* [Data supplied]:
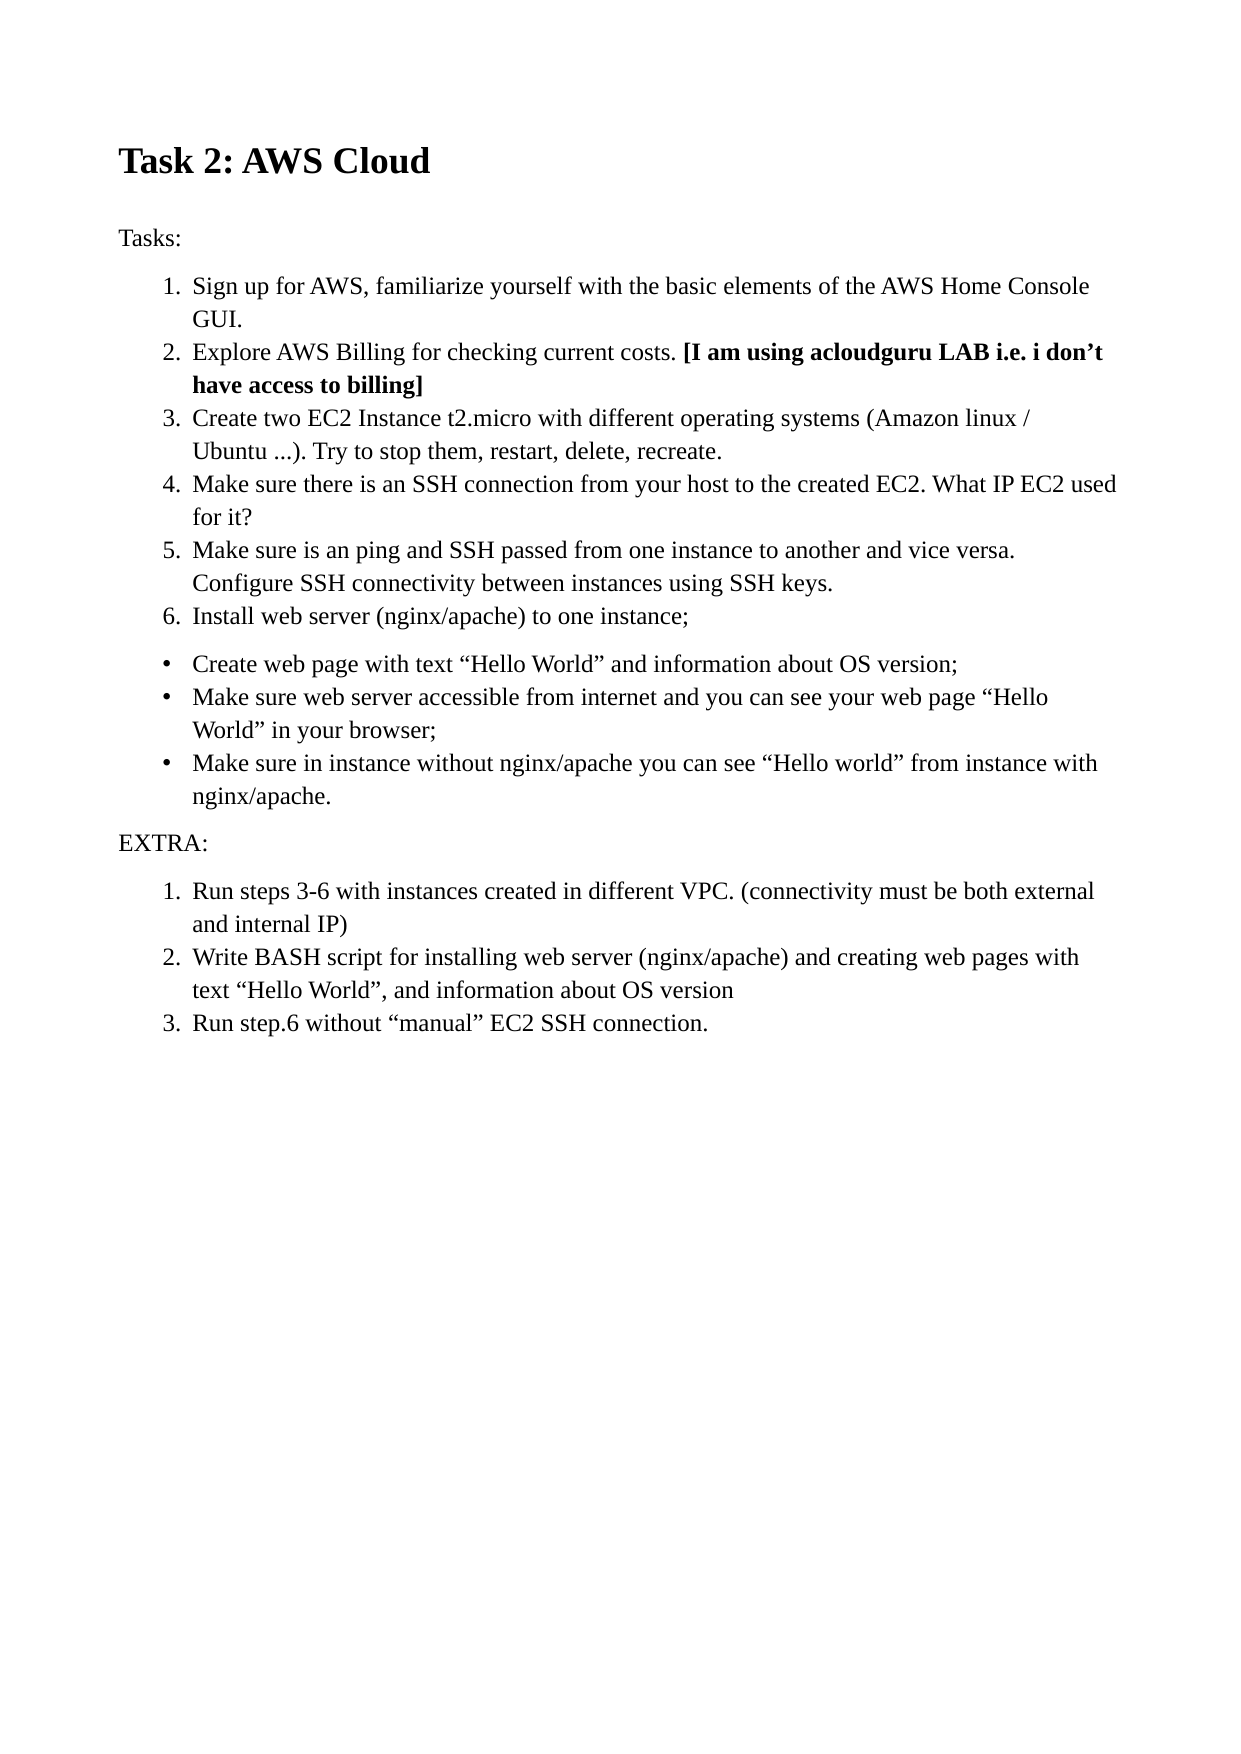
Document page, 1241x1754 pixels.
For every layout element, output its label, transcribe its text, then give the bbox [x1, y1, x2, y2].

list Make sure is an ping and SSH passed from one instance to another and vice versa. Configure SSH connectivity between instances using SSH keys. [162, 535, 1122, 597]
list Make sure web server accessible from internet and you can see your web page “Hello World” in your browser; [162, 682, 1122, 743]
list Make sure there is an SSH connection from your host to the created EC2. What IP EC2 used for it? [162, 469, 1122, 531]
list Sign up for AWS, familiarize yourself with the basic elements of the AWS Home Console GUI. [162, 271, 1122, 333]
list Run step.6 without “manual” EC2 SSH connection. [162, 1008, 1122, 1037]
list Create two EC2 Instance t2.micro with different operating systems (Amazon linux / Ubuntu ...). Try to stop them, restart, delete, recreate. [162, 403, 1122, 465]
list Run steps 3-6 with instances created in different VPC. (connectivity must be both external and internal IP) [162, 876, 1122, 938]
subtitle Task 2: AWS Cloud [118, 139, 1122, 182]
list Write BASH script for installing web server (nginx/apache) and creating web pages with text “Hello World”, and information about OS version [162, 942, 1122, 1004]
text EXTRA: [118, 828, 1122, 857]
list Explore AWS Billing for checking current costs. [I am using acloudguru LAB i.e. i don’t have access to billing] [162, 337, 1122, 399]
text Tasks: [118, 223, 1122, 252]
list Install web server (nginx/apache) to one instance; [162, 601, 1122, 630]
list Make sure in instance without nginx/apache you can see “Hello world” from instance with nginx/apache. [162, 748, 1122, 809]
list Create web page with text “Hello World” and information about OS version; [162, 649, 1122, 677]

* [What the task requires]: Can you copy the lines of the records above verbatim, starting at the line that contains "list Make sure is" and ending after the line that contains "list Run steps"?

* [Response for this exercise]:
list Make sure is an ping and SSH passed from one instance to another and vice versa. Configure SSH connectivity between instances using SSH keys. [162, 535, 1122, 597]
list Make sure web server accessible from internet and you can see your web page “Hello World” in your browser; [162, 682, 1122, 743]
list Make sure there is an SSH connection from your host to the created EC2. What IP EC2 used for it? [162, 469, 1122, 531]
list Sign up for AWS, familiarize yourself with the basic elements of the AWS Home Console GUI. [162, 271, 1122, 333]
list Run step.6 without “manual” EC2 SSH connection. [162, 1008, 1122, 1037]
list Create two EC2 Instance t2.micro with different operating systems (Amazon linux / Ubuntu ...). Try to stop them, restart, delete, recreate. [162, 403, 1122, 465]
list Run steps 3-6 with instances created in different VPC. (connectivity must be both external and internal IP) [162, 876, 1122, 938]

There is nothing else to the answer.